PROBLEM DETAILS: Return a faithful copy of all the entries, omitting the images.

PROVIDED RECORDS:
──────────

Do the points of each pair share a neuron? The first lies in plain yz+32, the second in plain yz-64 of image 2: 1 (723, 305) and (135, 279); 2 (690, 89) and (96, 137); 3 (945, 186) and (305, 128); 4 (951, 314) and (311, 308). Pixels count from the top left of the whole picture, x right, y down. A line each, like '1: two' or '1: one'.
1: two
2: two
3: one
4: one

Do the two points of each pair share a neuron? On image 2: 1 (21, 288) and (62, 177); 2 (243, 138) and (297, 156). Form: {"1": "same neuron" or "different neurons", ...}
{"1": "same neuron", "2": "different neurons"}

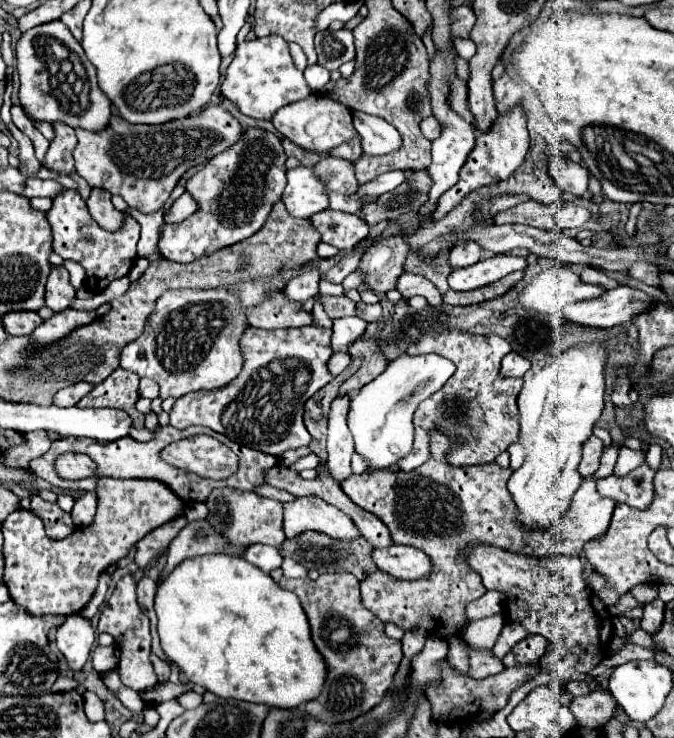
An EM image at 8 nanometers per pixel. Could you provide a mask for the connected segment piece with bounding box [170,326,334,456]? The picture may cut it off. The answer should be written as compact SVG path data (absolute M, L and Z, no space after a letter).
M302 326L302 328L282 328L282 330L256 330L248 328L242 340L242 352L244 352L244 368L232 380L232 384L222 386L220 390L198 390L190 392L190 396L180 396L174 402L174 408L170 410L170 424L176 428L186 428L186 426L208 426L220 434L228 434L226 428L222 426L222 412L230 410L230 440L244 444L248 448L272 454L272 456L282 456L286 450L308 446L310 444L310 434L304 428L302 414L304 414L304 402L318 392L322 386L326 386L334 376L326 370L326 362L332 356L330 350L330 330L326 328L316 328L316 326Z

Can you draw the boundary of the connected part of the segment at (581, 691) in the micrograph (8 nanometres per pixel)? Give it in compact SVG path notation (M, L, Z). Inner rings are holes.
M570 680L568 686L566 686L566 690L568 690L572 696L586 696L586 694L592 692L590 686L588 686L588 682L582 682L582 680Z

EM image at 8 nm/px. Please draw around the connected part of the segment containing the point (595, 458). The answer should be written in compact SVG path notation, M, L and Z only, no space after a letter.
M594 434L582 444L582 460L580 460L580 466L578 466L578 472L582 476L588 476L588 474L594 474L600 466L600 456L602 456L602 440L596 438Z

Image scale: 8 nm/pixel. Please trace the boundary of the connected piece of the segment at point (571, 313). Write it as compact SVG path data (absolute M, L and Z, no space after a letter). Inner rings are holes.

──────────

ANSWER AREA:
Do the points of each pair share a neuron? The first lies in plain yz+32, the second in plain yz-64 of image 2: 1 (723, 305) and (135, 279); 2 (690, 89) and (96, 137); 3 (945, 186) and (305, 128); 4 (951, 314) and (311, 308). Pixels count from the top left of the whole picture, x right, y down. A line each, like '1: two' or '1: one'.
1: two
2: two
3: one
4: one

Do the two points of each pair share a neuron? On image 2: 1 (21, 288) and (62, 177); 2 (243, 138) and (297, 156). Form: {"1": "same neuron" or "different neurons", ...}
{"1": "same neuron", "2": "different neurons"}

An EM image at 8 nanometers per pixel. Could you provide a mask for the connected segment piece with bounding box [170,326,334,456]? The picture may cut it off. The answer should be written as compact SVG path data (absolute M, L and Z, no space after a letter).
M302 326L302 328L282 328L282 330L256 330L248 328L242 340L242 352L244 352L244 368L232 380L232 384L222 386L220 390L198 390L190 392L190 396L180 396L174 402L174 408L170 410L170 424L176 428L186 428L186 426L208 426L220 434L228 434L226 428L222 426L222 412L230 410L230 440L244 444L248 448L272 454L272 456L282 456L286 450L308 446L310 444L310 434L304 428L302 414L304 414L304 402L318 392L322 386L326 386L334 376L326 370L326 362L332 356L330 350L330 330L326 328L316 328L316 326Z

Can you draw the boundary of the connected part of the segment at (581, 691) in the micrograph (8 nanometres per pixel)? Give it in compact SVG path notation (M, L, Z). Inner rings are holes.
M570 680L568 686L566 686L566 690L568 690L572 696L586 696L586 694L592 692L590 686L588 686L588 682L582 682L582 680Z

EM image at 8 nm/px. Please draw around the connected part of the segment containing the point (595, 458). The answer should be written in compact SVG path notation, M, L and Z only, no space after a letter.
M594 434L582 444L582 460L580 460L580 466L578 466L578 472L582 476L588 476L588 474L594 474L600 466L600 456L602 456L602 440L596 438Z

Image scale: 8 nm/pixel. Please trace the boundary of the connected piece of the segment at point (571, 313). Write it as compact SVG path data (absolute M, L and Z, no space after a letter). Inner rings are holes.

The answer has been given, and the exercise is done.